→ WHAT IS BEING ASKED:
Since only part of the material below is wanted, output exactly the lines from the one with "right eye: (130, 172)" up to and including the one with "right ear: (141, 51)".
════
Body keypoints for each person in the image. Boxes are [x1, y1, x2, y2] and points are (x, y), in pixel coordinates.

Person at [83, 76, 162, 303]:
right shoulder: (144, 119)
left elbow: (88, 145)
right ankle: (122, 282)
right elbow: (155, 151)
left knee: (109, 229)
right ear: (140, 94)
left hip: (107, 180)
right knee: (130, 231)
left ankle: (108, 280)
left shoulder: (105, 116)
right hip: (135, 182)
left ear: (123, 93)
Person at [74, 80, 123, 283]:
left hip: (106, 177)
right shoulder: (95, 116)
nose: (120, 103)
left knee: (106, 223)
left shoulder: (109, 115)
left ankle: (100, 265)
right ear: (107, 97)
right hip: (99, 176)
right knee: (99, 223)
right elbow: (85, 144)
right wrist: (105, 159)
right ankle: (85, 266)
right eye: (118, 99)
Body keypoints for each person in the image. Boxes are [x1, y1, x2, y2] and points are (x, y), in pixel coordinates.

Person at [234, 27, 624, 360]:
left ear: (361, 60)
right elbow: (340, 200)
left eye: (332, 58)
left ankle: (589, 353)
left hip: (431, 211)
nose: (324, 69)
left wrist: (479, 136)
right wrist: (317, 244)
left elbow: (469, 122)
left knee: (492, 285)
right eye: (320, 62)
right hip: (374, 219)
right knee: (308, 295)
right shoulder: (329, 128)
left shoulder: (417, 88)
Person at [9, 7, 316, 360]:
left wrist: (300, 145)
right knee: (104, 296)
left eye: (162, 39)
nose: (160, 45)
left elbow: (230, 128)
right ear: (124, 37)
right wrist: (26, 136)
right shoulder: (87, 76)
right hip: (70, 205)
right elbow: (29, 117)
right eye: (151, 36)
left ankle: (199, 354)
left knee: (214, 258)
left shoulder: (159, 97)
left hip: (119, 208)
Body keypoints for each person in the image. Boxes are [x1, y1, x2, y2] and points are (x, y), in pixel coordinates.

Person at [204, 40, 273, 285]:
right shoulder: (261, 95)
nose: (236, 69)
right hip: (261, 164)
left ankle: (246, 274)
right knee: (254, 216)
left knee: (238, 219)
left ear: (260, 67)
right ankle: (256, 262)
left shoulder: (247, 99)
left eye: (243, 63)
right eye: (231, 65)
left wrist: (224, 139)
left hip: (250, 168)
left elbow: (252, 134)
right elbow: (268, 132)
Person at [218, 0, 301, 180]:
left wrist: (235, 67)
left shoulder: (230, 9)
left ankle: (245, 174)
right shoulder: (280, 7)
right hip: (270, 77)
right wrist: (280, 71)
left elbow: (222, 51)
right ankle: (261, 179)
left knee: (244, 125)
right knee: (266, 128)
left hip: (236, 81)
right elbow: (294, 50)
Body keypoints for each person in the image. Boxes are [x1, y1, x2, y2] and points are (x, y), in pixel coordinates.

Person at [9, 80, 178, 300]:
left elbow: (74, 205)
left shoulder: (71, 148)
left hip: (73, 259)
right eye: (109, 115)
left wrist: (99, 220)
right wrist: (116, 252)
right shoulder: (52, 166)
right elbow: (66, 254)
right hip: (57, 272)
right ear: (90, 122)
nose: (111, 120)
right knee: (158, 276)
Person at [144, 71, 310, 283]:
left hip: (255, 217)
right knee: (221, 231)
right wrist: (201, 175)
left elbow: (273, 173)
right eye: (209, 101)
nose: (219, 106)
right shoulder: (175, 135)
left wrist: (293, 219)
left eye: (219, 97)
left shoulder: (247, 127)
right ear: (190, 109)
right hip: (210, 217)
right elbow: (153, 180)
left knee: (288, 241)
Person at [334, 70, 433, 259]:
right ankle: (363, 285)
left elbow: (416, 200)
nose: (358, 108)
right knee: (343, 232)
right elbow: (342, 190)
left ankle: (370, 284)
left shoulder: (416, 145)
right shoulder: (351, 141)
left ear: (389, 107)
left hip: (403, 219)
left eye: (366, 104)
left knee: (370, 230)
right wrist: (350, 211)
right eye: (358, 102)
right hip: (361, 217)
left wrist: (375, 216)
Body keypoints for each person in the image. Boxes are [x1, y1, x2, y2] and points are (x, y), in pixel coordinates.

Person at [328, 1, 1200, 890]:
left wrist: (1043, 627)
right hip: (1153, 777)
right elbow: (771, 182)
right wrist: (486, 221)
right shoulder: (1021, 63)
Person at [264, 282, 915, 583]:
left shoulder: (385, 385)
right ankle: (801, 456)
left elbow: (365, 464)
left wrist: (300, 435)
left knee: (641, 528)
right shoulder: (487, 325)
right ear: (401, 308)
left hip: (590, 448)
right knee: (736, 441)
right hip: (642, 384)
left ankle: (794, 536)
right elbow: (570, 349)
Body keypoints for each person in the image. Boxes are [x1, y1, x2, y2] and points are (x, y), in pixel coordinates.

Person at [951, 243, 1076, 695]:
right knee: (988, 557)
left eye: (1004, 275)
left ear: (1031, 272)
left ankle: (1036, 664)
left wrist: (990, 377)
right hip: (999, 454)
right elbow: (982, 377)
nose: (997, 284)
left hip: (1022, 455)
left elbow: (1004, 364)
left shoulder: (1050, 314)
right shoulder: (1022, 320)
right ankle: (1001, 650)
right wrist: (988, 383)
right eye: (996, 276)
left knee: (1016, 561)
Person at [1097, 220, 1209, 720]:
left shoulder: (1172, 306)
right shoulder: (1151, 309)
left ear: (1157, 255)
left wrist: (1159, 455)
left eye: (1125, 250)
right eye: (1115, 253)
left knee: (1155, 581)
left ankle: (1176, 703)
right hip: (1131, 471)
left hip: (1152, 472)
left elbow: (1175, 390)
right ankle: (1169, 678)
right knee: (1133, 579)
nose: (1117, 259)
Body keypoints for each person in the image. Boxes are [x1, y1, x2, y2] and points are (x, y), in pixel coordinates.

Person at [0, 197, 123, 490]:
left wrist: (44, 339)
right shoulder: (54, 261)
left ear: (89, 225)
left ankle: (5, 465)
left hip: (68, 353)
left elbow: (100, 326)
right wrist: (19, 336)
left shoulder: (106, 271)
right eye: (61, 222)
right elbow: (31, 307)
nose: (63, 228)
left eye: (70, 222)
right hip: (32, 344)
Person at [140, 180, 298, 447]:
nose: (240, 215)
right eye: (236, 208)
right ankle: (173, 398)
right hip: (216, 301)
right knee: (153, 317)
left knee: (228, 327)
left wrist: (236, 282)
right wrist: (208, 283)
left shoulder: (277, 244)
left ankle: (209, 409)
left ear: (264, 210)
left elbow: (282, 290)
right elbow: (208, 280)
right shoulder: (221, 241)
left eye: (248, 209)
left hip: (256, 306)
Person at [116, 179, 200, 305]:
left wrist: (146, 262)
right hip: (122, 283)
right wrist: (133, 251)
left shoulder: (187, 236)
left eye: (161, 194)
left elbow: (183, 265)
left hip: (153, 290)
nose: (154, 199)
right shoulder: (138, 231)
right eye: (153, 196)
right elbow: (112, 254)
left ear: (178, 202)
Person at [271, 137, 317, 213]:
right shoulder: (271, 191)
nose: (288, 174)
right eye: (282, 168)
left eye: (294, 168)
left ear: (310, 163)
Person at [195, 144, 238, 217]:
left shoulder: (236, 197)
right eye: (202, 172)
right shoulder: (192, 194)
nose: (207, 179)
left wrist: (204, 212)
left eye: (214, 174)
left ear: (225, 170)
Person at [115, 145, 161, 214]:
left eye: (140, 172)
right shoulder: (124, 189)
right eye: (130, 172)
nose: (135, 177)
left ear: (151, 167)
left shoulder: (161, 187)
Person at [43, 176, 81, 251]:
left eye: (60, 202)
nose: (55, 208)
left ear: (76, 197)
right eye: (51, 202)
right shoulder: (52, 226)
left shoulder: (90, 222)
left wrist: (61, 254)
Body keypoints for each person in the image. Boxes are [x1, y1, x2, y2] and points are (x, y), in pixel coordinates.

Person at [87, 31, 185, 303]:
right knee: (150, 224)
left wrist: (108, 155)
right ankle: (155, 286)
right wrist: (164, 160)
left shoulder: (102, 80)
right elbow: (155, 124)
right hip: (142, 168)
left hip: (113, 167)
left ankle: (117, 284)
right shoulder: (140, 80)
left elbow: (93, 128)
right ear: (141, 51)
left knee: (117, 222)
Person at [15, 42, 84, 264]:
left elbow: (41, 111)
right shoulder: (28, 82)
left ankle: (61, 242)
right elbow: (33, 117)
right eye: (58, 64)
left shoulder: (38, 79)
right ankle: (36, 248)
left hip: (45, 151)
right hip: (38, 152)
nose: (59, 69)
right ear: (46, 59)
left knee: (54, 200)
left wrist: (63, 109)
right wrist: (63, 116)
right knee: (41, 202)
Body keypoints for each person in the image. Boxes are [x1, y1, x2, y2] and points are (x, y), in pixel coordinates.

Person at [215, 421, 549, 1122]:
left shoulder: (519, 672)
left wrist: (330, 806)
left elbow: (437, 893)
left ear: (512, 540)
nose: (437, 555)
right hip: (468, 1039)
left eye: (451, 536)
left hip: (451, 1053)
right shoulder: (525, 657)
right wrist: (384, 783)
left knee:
════
→ ANSWER SECTION:
right eye: (130, 172)
nose: (135, 177)
left ear: (151, 167)
left shoulder: (161, 187)
Person at [43, 176, 81, 251]:
left eye: (60, 202)
nose: (55, 208)
left ear: (76, 197)
right eye: (51, 202)
right shoulder: (52, 226)
left shoulder: (90, 222)
left wrist: (61, 254)
Body keypoints for each person in the image. Boxes are [x1, y1, x2, y2] and points are (x, y), in pixel coordinates.

Person at [87, 31, 185, 303]:
right knee: (150, 224)
left wrist: (108, 155)
right ankle: (155, 286)
right wrist: (164, 160)
left shoulder: (102, 80)
right elbow: (155, 124)
right hip: (142, 168)
left hip: (113, 167)
left ankle: (117, 284)
right shoulder: (140, 80)
left elbow: (93, 128)
right ear: (141, 51)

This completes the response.